◆ **WHAT TO WORK ON**: Without the pictures, give the entries below again exactly as written.

▬▬▬

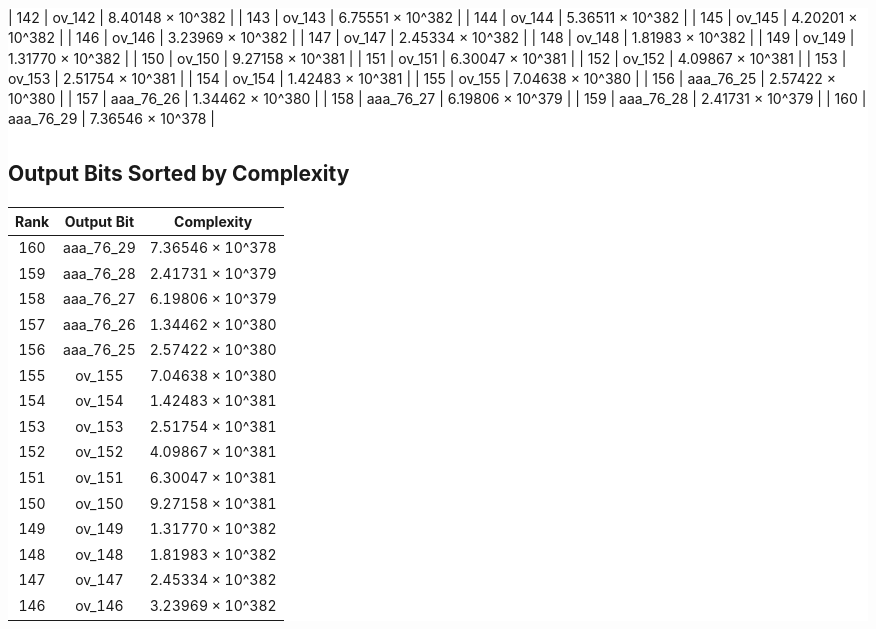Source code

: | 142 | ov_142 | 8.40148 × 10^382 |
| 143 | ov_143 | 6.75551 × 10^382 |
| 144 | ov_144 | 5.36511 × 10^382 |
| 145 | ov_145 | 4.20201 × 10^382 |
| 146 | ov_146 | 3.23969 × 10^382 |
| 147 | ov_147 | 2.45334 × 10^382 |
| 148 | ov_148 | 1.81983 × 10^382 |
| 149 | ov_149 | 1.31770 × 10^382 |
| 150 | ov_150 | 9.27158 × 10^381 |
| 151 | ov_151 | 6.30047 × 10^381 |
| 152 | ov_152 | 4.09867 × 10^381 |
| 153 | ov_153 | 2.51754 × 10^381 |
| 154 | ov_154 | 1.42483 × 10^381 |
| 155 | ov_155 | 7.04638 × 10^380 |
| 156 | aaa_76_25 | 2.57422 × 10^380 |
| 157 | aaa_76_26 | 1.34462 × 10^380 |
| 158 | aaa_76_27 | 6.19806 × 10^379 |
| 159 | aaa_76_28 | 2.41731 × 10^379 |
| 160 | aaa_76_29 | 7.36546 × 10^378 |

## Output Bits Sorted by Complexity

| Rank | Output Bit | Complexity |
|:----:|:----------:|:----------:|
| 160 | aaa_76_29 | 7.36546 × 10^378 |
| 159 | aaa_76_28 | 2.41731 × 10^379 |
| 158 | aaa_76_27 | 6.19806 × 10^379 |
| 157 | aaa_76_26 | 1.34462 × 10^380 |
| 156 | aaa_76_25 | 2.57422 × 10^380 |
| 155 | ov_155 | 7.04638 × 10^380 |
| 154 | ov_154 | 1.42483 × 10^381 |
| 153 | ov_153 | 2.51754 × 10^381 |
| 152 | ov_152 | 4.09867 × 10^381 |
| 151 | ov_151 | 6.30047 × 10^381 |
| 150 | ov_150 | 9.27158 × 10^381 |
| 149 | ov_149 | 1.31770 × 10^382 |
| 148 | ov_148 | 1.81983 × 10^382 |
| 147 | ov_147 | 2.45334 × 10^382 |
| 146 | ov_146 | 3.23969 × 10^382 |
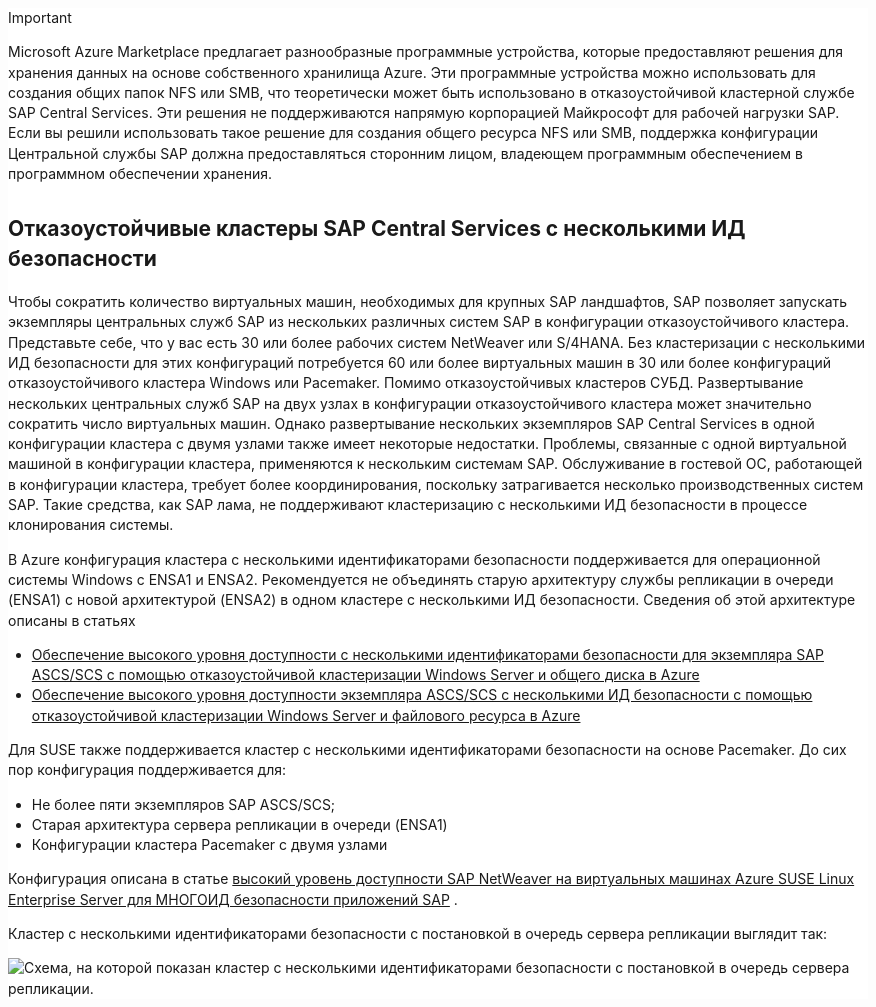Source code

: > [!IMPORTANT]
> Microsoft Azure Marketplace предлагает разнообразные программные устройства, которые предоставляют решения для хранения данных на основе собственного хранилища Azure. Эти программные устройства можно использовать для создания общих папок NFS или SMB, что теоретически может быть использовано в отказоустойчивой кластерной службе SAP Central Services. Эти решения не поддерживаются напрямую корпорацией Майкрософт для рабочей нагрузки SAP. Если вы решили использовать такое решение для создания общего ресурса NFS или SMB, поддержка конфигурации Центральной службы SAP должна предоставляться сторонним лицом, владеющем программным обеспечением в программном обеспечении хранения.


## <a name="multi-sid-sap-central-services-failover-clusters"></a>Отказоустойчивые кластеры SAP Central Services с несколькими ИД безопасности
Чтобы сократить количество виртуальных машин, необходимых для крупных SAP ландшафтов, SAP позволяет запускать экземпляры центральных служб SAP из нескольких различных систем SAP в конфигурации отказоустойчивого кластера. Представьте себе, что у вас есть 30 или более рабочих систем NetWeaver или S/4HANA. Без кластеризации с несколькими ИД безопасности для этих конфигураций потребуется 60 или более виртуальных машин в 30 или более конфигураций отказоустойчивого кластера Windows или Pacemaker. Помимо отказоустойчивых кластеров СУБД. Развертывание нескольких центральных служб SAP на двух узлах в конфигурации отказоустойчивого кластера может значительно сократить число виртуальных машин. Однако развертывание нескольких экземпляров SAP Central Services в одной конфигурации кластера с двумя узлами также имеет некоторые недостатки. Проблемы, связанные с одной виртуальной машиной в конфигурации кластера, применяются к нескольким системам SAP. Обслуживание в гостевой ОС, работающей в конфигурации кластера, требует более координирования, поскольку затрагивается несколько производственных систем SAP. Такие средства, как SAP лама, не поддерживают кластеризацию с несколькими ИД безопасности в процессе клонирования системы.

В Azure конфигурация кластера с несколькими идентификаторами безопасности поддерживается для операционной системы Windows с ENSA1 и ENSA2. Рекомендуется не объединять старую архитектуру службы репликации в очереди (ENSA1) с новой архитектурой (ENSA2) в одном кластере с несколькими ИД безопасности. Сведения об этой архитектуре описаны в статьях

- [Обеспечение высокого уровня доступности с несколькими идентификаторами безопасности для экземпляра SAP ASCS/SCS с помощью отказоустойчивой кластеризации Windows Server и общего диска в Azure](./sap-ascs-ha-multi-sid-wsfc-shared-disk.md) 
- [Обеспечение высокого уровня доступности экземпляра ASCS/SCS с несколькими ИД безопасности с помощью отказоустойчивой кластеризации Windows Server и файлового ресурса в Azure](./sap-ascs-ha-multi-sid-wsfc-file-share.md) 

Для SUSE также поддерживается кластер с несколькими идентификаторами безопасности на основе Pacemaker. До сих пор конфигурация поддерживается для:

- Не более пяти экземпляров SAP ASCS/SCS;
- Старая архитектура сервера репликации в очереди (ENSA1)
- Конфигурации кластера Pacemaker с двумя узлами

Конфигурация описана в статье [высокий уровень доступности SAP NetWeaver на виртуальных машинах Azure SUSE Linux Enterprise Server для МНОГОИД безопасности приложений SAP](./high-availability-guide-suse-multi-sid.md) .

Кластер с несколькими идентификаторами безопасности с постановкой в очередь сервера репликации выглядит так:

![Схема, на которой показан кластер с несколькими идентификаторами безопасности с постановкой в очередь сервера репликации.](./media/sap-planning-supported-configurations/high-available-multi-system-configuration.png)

▬▬▬

◆ **RESPONSE BOX**:
Source code

: | 142 | ov_142 | 8.40148 × 10^382 |
| 143 | ov_143 | 6.75551 × 10^382 |
| 144 | ov_144 | 5.36511 × 10^382 |
| 145 | ov_145 | 4.20201 × 10^382 |
| 146 | ov_146 | 3.23969 × 10^382 |
| 147 | ov_147 | 2.45334 × 10^382 |
| 148 | ov_148 | 1.81983 × 10^382 |
| 149 | ov_149 | 1.31770 × 10^382 |
| 150 | ov_150 | 9.27158 × 10^381 |
| 151 | ov_151 | 6.30047 × 10^381 |
| 152 | ov_152 | 4.09867 × 10^381 |
| 153 | ov_153 | 2.51754 × 10^381 |
| 154 | ov_154 | 1.42483 × 10^381 |
| 155 | ov_155 | 7.04638 × 10^380 |
| 156 | aaa_76_25 | 2.57422 × 10^380 |
| 157 | aaa_76_26 | 1.34462 × 10^380 |
| 158 | aaa_76_27 | 6.19806 × 10^379 |
| 159 | aaa_76_28 | 2.41731 × 10^379 |
| 160 | aaa_76_29 | 7.36546 × 10^378 |

## Output Bits Sorted by Complexity

| Rank | Output Bit | Complexity |
|:----:|:----------:|:----------:|
| 160 | aaa_76_29 | 7.36546 × 10^378 |
| 159 | aaa_76_28 | 2.41731 × 10^379 |
| 158 | aaa_76_27 | 6.19806 × 10^379 |
| 157 | aaa_76_26 | 1.34462 × 10^380 |
| 156 | aaa_76_25 | 2.57422 × 10^380 |
| 155 | ov_155 | 7.04638 × 10^380 |
| 154 | ov_154 | 1.42483 × 10^381 |
| 153 | ov_153 | 2.51754 × 10^381 |
| 152 | ov_152 | 4.09867 × 10^381 |
| 151 | ov_151 | 6.30047 × 10^381 |
| 150 | ov_150 | 9.27158 × 10^381 |
| 149 | ov_149 | 1.31770 × 10^382 |
| 148 | ov_148 | 1.81983 × 10^382 |
| 147 | ov_147 | 2.45334 × 10^382 |
| 146 | ov_146 | 3.23969 × 10^382 |
Source code

: > [!IMPORTANT]
> Microsoft Azure Marketplace предлагает разнообразные программные устройства, которые предоставляют решения для хранения данных на основе собственного хранилища Azure. Эти программные устройства можно использовать для создания общих папок NFS или SMB, что теоретически может быть использовано в отказоустойчивой кластерной службе SAP Central Services. Эти решения не поддерживаются напрямую корпорацией Майкрософт для рабочей нагрузки SAP. Если вы решили использовать такое решение для создания общего ресурса NFS или SMB, поддержка конфигурации Центральной службы SAP должна предоставляться сторонним лицом, владеющем программным обеспечением в программном обеспечении хранения.


## <a name="multi-sid-sap-central-services-failover-clusters"></a>Отказоустойчивые кластеры SAP Central Services с несколькими ИД безопасности
Чтобы сократить количество виртуальных машин, необходимых для крупных SAP ландшафтов, SAP позволяет запускать экземпляры центральных служб SAP из нескольких различных систем SAP в конфигурации отказоустойчивого кластера. Представьте себе, что у вас есть 30 или более рабочих систем NetWeaver или S/4HANA. Без кластеризации с несколькими ИД безопасности для этих конфигураций потребуется 60 или более виртуальных машин в 30 или более конфигураций отказоустойчивого кластера Windows или Pacemaker. Помимо отказоустойчивых кластеров СУБД. Развертывание нескольких центральных служб SAP на двух узлах в конфигурации отказоустойчивого кластера может значительно сократить число виртуальных машин. Однако развертывание нескольких экземпляров SAP Central Services в одной конфигурации кластера с двумя узлами также имеет некоторые недостатки. Проблемы, связанные с одной виртуальной машиной в конфигурации кластера, применяются к нескольким системам SAP. Обслуживание в гостевой ОС, работающей в конфигурации кластера, требует более координирования, поскольку затрагивается несколько производственных систем SAP. Такие средства, как SAP лама, не поддерживают кластеризацию с несколькими ИД безопасности в процессе клонирования системы.

В Azure конфигурация кластера с несколькими идентификаторами безопасности поддерживается для операционной системы Windows с ENSA1 и ENSA2. Рекомендуется не объединять старую архитектуру службы репликации в очереди (ENSA1) с новой архитектурой (ENSA2) в одном кластере с несколькими ИД безопасности. Сведения об этой архитектуре описаны в статьях

- [Обеспечение высокого уровня доступности с несколькими идентификаторами безопасности для экземпляра SAP ASCS/SCS с помощью отказоустойчивой кластеризации Windows Server и общего диска в Azure](./sap-ascs-ha-multi-sid-wsfc-shared-disk.md) 
- [Обеспечение высокого уровня доступности экземпляра ASCS/SCS с несколькими ИД безопасности с помощью отказоустойчивой кластеризации Windows Server и файлового ресурса в Azure](./sap-ascs-ha-multi-sid-wsfc-file-share.md) 

Для SUSE также поддерживается кластер с несколькими идентификаторами безопасности на основе Pacemaker. До сих пор конфигурация поддерживается для:

- Не более пяти экземпляров SAP ASCS/SCS;
- Старая архитектура сервера репликации в очереди (ENSA1)
- Конфигурации кластера Pacemaker с двумя узлами

Конфигурация описана в статье [высокий уровень доступности SAP NetWeaver на виртуальных машинах Azure SUSE Linux Enterprise Server для МНОГОИД безопасности приложений SAP](./high-availability-guide-suse-multi-sid.md) .

Кластер с несколькими идентификаторами безопасности с постановкой в очередь сервера репликации выглядит так:

![Схема, на которой показан кластер с несколькими идентификаторами безопасности с постановкой в очередь сервера репликации.](./media/sap-planning-supported-configurations/high-available-multi-system-configuration.png)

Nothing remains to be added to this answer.